Depuis Chrysanthème (l'aînée et la première cause de cette déchéance), ma belle-mère, nature expansive bien que distinguée, est retombée sept fois encore dans la même erreur: deux petites belles-sœurs cadettes, mademoiselle La Neige* et mademoiselle La Lune**; cinq petits beaux-frères puînés, Cerisier, Pigeon, Liseron, Or et Bambou.

*En japonais: Oyouki-San (comme la fille de madame Prune).

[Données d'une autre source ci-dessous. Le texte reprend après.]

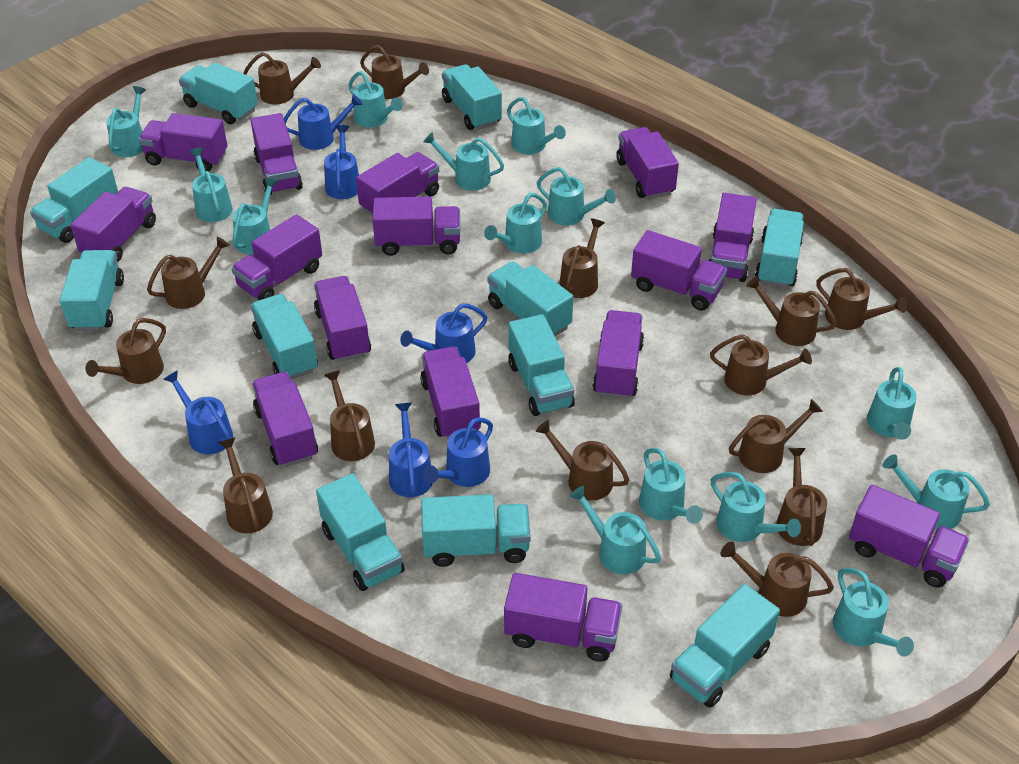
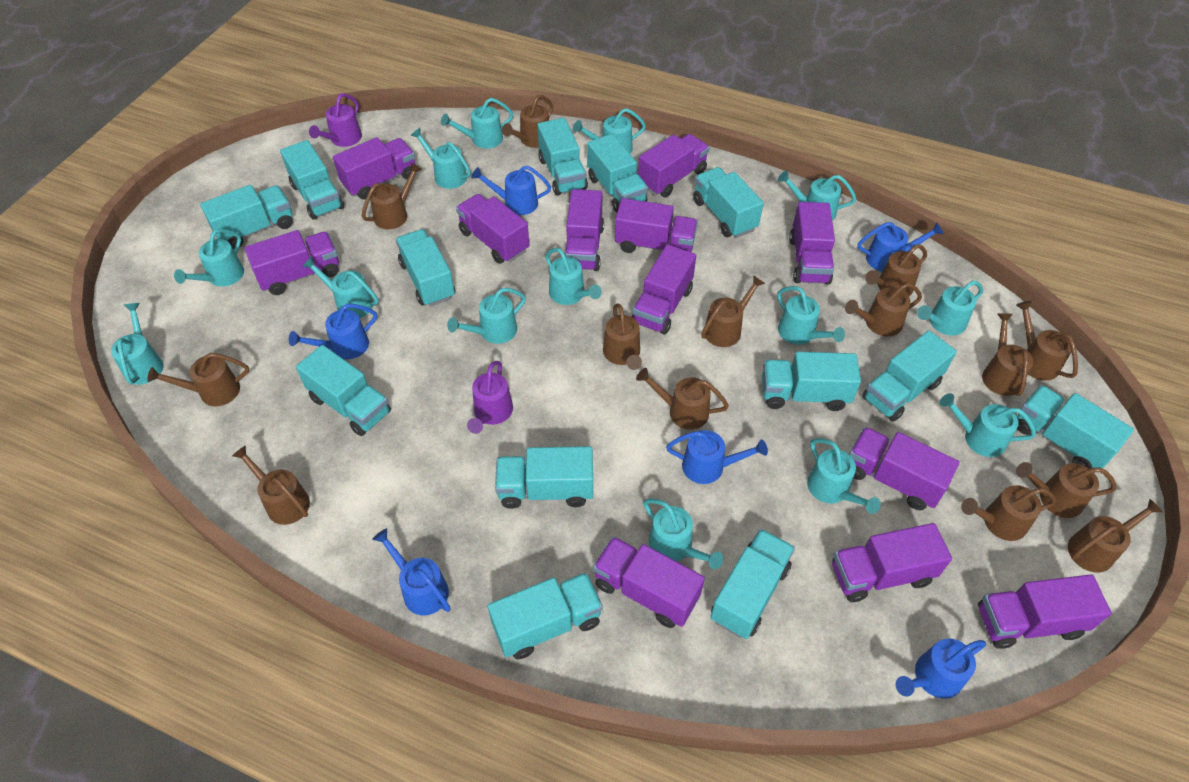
purple truck: [70,187,156,262] [139,113,227,172] [231,214,322,300] [251,113,303,195] [252,372,318,467] [314,276,371,362] [356,152,439,216] [372,197,460,256] [420,347,481,439] [504,573,622,662] [593,310,644,399] [616,127,679,199] [631,230,727,311] [709,193,757,282] [849,485,970,588] = 15 -> [245,230,339,295] [333,137,415,200] [456,194,529,264] [565,189,604,271] [593,536,705,628] [615,198,698,253] [632,244,696,335] [638,134,709,198] [789,202,835,285] [832,523,952,602] [849,427,959,510] [978,574,1112,649] = 12
purple watering can: none = 0 -> [309,93,362,147] [467,361,513,434] = 2
turquoise truck: [30,157,118,243] [60,250,124,331] [179,62,258,124] [251,294,318,380] [316,473,405,591] [421,494,531,567] [442,64,502,130] [487,261,573,336] [508,314,575,416] [670,584,780,708] [755,209,804,288] = 11 -> [200,185,293,249] [280,140,344,220] [296,345,391,436] [396,229,455,307] [488,572,603,659] [495,446,593,509] [537,118,588,196] [587,134,648,213] [693,167,764,238] [710,529,795,639] [762,352,861,411] [862,331,957,422] [1017,385,1134,469] = 13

**En japonais: Tsouki-San.

Quatre ans, ce petit Bambou; un bébé jaune, tout rond avec de beaux yeux brillants; câlin et joyeux, endormi tout de suite dès qu'il a fini de rire. De toute ma famille nipponne, c'est ce Bambou que j'aime le plus....


[XXXVI]

Mardi 27 août.

Nous avons passé la journée à errer dans des quartiers poussiéreux et sombres, cherchant des choses antiques chez des bric-à-brac, Yves, Chrysanthème, Oyouki et moi, traînés par quatre djins accélérés.

Vers le coucher du soleil, Chrysanthème, qui m'en nuie davantage depuis ce matin et qui s'en est sans doute aperçue, fait une moue très longue, se dit malade et demande la permission d'aller, pour ce soir, coucher chez madame Renoncule, sa mère.

J'accorde cela de tout mon cœur; qu'elle s'en aille, cette mousmé! Oyouki préviendra ses parents, qui fermeront notre chambre; nous passerons la soirée à courir à notre fantaisie, Yves et moi, sans traîner aucune mousmé à nos trousses, et, après, nous rentrerons nous coucher chez nous, sur la Triomphante, sans avoir la peine de grimper là-haut.